Sixty-seven costumes, 110 yards of Italian tulle, and 44 dancers will grace New York City Ballet’s stage at its gala Thursday, where the company will debut its first rendition of the historic ballet “La Sylphide,” by the late Danish choreographer August Bournonville.
The ballet was created in 1832 for the Paris Opera Ballet, but was rejigged by Bournonville for the Royal Danish Ballet in 1836. Despite its age, the repertoire is regularly danced on the stages of internationally renowned companies, including the Bolshoi and Mariinsky.
“La Sylphide” follows the harrowing tale of a Scottish poet named James who is conflicted about getting married. He is drawn away from his bride by a magic woodland sylph, only to have a seemingly feminist-inclined witch make his indiscretion known to his fiancée Effie. The witch later seeks revenge for James’s pre-marital affair by leading him to unknowingly destroy the fairy.
Ballet-master-in-chief Peter Martins previously staged “La Sylphide” at the Pennsylvania Ballet in the Eighties, but has not attempted the performance during his 32-year tenure heading up New York City Ballet. Not looking to do it alone, Martins has enlisted Susan Tammany, his “La Sylphide” collaborator from his Pennsylvania years, to design the production’s sets and costumes.
Tammany, a painter who also works part-time as a stage-right usher at the David Koch Theater (the company’s Manhattan home), revisited the designs she created for Martins in 1985 from memory because her original works were lost in a fire.
“We had to start over again,” Tammany explained during a particularly buzzy day at the company’s costume shop, where dancers were filing in and out for fittings between rehearsals. “I changed a lot of the costumes and made a lot of their colors symbolic.”

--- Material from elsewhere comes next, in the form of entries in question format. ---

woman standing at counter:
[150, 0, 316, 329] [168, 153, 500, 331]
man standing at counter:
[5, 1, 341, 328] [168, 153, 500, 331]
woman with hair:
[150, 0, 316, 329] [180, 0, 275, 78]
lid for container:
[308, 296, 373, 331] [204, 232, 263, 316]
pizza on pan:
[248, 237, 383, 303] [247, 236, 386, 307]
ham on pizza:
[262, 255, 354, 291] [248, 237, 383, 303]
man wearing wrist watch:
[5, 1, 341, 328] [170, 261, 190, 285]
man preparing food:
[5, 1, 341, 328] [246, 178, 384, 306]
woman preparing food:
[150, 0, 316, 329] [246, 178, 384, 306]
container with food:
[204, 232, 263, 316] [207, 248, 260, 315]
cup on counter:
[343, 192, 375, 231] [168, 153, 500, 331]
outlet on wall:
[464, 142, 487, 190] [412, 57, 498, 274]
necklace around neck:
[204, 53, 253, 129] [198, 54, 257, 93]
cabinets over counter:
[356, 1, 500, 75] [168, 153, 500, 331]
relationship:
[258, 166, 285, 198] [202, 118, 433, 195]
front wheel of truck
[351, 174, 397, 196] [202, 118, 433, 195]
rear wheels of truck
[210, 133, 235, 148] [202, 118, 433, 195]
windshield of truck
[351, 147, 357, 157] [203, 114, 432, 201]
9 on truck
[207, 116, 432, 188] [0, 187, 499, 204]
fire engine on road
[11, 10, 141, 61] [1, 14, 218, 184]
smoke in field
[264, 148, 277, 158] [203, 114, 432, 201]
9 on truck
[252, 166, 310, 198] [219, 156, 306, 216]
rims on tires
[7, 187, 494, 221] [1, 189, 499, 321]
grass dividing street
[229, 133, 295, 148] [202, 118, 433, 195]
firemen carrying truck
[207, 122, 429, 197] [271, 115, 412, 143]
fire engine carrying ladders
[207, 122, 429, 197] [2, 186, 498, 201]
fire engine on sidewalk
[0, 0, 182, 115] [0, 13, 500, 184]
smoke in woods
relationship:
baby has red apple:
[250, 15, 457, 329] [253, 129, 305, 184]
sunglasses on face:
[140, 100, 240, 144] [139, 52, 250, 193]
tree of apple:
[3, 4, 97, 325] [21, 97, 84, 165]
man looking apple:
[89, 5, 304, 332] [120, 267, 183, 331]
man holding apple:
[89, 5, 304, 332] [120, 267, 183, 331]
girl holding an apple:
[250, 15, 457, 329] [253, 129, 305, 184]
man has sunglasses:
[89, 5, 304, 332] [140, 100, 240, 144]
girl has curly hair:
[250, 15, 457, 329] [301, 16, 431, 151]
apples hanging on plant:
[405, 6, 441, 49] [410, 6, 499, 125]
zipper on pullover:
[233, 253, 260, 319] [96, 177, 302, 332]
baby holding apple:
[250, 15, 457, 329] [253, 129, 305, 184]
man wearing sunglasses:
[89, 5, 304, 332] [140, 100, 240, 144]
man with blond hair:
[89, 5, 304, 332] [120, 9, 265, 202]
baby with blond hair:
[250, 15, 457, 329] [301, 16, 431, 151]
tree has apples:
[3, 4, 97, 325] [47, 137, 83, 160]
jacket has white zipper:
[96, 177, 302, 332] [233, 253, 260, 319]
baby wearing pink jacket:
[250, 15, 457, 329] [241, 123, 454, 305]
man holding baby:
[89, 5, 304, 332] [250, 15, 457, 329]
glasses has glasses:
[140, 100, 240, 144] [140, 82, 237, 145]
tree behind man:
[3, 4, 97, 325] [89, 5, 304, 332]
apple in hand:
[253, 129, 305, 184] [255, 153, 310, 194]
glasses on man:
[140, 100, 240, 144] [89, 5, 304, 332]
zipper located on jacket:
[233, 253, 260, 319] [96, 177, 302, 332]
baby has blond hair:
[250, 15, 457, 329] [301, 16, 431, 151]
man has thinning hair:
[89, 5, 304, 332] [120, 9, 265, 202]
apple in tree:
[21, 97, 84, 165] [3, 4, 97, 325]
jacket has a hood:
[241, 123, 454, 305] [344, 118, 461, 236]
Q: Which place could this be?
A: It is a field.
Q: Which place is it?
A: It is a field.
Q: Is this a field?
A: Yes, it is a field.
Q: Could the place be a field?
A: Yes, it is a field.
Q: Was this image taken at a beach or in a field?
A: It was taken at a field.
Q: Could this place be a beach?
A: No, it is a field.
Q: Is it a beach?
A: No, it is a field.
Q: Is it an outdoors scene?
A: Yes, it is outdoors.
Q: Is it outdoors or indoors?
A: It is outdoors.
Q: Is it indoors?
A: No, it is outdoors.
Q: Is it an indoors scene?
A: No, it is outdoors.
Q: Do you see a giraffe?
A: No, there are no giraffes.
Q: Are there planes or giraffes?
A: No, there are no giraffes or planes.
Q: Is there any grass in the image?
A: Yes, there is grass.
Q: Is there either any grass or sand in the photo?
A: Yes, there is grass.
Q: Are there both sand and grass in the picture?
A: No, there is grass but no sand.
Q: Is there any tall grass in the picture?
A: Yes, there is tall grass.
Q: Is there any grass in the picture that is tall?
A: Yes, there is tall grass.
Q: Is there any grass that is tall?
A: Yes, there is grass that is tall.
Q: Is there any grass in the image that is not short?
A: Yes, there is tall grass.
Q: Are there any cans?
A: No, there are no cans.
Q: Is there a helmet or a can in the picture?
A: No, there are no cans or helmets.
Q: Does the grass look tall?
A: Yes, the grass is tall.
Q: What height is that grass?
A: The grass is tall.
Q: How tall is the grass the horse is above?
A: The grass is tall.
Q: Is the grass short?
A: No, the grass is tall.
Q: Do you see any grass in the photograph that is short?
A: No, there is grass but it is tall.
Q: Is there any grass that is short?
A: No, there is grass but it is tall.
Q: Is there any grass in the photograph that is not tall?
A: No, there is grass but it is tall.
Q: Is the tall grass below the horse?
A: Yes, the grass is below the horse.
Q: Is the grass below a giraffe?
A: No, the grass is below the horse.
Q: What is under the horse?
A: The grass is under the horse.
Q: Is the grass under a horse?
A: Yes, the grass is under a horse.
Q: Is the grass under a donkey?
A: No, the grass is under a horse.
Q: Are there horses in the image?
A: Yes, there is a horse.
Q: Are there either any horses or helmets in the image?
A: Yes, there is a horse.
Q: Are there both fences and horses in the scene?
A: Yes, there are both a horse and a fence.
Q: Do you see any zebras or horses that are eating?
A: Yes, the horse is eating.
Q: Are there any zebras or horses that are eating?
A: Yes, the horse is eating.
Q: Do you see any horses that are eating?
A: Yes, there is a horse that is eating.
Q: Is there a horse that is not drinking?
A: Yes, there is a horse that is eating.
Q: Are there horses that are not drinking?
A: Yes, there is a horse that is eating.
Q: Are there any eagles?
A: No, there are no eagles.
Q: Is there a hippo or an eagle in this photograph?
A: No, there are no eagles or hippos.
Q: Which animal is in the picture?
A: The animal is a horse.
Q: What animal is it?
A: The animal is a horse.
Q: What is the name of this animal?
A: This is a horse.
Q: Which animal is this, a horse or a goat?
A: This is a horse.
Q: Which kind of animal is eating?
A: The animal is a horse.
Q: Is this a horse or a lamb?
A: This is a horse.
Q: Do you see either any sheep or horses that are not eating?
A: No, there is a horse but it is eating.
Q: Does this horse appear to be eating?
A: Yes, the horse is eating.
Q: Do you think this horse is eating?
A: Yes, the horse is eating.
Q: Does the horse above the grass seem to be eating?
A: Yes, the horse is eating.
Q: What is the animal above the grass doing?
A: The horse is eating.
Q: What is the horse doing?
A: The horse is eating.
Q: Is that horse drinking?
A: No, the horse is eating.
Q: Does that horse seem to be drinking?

The beauty of “La Sylphide’s” costuming scheme lies in the stark contrast between its human characters’ clan tartans and the sylphs’ fairytale romantic tutus – creating a visual division between the real and make-believe.

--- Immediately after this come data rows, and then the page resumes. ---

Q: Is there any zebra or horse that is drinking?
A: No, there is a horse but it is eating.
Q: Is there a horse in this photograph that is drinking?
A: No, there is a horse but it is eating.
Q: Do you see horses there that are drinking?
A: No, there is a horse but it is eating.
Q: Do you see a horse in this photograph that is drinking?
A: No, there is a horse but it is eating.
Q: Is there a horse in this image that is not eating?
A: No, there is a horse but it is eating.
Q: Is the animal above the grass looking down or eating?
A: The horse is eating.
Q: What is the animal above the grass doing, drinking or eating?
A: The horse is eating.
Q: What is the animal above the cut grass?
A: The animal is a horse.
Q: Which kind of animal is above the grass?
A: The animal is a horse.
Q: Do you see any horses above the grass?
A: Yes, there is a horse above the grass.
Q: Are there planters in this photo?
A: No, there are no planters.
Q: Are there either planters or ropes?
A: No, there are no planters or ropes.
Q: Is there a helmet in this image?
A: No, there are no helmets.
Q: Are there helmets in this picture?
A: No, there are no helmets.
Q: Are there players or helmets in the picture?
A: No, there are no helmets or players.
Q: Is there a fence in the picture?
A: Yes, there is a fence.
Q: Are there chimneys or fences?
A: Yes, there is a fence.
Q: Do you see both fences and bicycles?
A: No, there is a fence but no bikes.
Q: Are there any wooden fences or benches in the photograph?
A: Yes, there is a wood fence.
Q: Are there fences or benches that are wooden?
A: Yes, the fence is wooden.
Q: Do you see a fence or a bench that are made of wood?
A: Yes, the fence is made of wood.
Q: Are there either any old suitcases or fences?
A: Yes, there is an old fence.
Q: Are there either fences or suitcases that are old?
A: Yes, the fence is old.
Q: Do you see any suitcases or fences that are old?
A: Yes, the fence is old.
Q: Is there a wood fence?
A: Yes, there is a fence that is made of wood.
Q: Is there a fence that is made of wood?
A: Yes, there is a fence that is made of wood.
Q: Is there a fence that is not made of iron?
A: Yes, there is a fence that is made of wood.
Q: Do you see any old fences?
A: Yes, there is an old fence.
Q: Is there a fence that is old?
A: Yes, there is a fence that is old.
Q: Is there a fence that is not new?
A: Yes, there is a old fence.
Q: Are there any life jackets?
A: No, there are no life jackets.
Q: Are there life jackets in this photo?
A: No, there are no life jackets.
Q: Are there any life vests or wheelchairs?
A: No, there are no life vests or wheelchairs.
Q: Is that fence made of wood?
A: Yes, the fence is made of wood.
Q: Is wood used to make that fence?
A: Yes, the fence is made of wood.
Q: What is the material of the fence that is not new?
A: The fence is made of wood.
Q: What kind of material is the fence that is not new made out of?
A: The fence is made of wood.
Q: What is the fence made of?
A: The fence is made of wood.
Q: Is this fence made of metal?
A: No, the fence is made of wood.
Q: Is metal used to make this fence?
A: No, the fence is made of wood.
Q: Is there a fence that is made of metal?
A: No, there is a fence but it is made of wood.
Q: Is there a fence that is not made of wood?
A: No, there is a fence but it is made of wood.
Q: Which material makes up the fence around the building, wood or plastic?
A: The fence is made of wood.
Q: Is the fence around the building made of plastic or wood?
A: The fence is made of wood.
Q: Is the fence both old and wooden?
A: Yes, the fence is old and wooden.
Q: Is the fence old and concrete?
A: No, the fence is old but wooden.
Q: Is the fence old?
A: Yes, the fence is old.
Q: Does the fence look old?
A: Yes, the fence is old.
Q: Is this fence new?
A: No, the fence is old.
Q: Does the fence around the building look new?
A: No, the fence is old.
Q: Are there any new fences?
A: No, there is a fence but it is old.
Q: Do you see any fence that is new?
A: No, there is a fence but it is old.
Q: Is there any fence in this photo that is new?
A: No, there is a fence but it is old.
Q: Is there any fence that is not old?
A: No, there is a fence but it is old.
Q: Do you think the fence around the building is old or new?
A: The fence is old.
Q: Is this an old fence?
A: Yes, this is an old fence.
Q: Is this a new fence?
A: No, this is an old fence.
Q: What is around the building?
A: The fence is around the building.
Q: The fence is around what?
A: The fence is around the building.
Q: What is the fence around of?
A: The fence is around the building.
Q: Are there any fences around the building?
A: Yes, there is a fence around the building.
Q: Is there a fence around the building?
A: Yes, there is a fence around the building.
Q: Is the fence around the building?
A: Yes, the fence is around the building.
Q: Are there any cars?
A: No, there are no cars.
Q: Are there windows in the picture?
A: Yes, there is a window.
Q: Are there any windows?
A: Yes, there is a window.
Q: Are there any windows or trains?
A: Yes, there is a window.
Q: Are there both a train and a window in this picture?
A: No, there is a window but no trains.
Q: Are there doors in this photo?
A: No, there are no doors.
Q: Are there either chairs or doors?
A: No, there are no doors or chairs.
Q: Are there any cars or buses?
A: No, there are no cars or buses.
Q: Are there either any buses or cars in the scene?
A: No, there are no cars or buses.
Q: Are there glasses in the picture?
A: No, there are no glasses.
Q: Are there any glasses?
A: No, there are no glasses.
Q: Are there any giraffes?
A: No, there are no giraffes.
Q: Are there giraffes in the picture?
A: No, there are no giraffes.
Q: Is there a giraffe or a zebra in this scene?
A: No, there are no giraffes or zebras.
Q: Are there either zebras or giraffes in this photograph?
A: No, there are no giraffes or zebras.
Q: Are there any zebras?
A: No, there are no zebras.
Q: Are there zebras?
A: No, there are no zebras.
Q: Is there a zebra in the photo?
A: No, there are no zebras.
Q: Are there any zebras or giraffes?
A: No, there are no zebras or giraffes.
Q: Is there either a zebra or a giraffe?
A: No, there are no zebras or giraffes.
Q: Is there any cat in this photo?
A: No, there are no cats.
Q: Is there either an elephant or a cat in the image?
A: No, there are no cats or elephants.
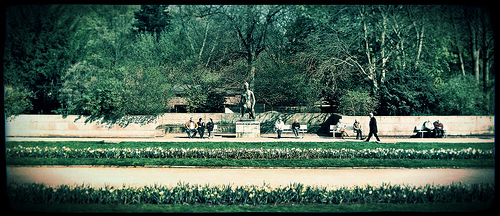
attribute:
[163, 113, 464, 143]
people — sitting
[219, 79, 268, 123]
statue — standing, green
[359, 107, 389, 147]
person — walking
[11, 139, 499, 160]
flowers — white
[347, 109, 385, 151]
man — walking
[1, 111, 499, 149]
wall — concrete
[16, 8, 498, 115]
trees — green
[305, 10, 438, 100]
branches — brown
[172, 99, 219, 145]
people — sitting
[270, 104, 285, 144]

The sylph and her sisters’ diaphanous costumes, with a skirt created in three gradients of pink tulle, will be embellished with cream foliage-shaped appliqués. The principal sylph, played by Sterling Hyltin for the gala, will also sparkle with diminutive Swarovski crystals dotted throughout her tutu and bodice.

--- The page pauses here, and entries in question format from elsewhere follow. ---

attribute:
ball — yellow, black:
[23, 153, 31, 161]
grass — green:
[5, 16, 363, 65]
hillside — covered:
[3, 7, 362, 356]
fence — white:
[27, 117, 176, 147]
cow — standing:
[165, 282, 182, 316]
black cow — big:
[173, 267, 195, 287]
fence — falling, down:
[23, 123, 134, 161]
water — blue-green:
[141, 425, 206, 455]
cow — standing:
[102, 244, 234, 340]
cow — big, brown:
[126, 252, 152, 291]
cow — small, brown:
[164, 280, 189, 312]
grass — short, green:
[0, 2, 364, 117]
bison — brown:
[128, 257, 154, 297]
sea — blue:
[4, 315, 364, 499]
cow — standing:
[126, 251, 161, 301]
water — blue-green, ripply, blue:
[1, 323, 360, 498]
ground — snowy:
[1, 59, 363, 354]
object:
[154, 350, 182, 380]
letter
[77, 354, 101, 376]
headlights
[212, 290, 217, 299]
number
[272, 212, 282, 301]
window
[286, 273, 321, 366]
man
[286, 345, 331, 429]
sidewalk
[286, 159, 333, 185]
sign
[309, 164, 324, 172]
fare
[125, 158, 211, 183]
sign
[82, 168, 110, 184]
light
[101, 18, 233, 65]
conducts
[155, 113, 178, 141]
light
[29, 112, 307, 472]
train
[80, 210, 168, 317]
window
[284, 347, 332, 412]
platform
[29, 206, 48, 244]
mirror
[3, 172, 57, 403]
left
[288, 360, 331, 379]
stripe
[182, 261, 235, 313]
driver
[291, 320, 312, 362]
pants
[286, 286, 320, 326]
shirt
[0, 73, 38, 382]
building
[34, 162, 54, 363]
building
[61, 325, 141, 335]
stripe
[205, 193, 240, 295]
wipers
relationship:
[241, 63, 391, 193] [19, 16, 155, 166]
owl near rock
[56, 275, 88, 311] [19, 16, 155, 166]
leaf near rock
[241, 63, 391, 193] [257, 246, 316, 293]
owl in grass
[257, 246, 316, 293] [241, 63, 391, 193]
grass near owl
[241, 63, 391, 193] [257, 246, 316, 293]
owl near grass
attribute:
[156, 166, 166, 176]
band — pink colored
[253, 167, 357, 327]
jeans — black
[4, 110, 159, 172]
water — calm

“It’s very 19th-century, what I’ve done [for the Sylph],” Tammany said.
While audiences most associate the romantic tutu costumes with a “La Sylphide” production, it’s the clans’ tartan ensembles that require the most man hours and logistics to pull off.
Marc Happel, the ballet’s costume shop director, who is charged with helping Tammany execute her vision, had to specially commission tartan factories in Scotland to create the fabrics for the performance. When initially sourcing textiles for the cast’s clans, Happel was hard-pressed to find the sheer yardage of tartan that the production required — let alone tartans that were available in both a lightweight version (for women’s dirndl skirts) and a heavier gauge (for men’s kilts).
“We had to find a company that deals in Scottish goods. They got us in touch with a company that would actually weave the tartans for us,” Happel said of the process, which was well under way during WWD’s visit, with tartan skirts and fairy wings being sutured and pressed en masse.
The clans’ kilts were all assembled in Scotland, but their billowing female counterparts are all the work of Happel and his costume shop artisans. Complete with an eyelet underskirt and ruffled shirt, the dress takes the shape of a traditional Austrian dance ensemble.
Now with her work on its way to completion, Tammany, who also painted the backdrop for the production, has one last objective to sort out before the gala: “What am I going to wear? I know what the dancers are wearing, but I haven’t had a chance to figure that out for myself.”